**Activity:** Where does the word "their" appear in the entries below? Copy each line that holds it.

..........

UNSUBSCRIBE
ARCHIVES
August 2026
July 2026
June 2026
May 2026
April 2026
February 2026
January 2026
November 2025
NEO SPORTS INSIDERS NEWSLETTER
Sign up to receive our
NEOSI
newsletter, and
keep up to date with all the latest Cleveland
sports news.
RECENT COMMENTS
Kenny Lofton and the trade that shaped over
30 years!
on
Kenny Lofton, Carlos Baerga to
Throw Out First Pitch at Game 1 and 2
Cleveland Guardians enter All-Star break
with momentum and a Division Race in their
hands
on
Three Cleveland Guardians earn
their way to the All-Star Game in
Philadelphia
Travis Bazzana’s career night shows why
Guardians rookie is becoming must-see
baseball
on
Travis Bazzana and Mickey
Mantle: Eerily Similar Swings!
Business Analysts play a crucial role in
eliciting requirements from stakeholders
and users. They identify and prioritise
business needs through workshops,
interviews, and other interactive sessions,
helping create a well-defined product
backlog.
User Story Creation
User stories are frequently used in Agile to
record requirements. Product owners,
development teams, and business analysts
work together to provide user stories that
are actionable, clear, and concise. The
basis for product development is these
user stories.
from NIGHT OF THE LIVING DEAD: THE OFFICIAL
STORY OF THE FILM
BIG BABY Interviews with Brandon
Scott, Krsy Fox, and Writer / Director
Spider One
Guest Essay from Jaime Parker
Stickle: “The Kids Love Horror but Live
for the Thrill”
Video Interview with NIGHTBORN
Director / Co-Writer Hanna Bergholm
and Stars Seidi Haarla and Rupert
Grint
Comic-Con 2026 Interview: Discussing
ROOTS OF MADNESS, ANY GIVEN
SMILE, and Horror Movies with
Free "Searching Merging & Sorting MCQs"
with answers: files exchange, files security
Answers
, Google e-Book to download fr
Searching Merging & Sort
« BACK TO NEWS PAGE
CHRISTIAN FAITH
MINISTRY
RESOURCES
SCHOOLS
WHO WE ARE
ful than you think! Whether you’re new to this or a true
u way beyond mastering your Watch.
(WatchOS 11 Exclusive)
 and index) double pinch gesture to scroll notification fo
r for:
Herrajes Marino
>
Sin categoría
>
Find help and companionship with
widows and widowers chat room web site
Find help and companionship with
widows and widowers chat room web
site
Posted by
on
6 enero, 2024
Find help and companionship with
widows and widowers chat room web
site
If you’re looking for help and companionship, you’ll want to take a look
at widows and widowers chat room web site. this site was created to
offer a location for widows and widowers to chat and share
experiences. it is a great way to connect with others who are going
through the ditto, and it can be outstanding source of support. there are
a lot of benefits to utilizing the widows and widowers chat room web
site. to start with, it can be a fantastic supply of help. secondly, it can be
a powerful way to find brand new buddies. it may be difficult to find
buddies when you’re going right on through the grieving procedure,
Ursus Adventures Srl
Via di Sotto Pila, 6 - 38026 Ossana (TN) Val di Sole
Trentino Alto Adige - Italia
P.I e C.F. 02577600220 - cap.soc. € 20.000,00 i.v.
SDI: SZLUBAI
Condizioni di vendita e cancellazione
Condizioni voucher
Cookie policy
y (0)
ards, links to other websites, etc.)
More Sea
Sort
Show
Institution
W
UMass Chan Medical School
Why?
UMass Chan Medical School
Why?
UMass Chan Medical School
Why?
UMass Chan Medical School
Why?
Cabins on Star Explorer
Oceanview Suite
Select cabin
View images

..........

**Task output:**
with momentum and a Division Race in their
their way to the All-Star Game in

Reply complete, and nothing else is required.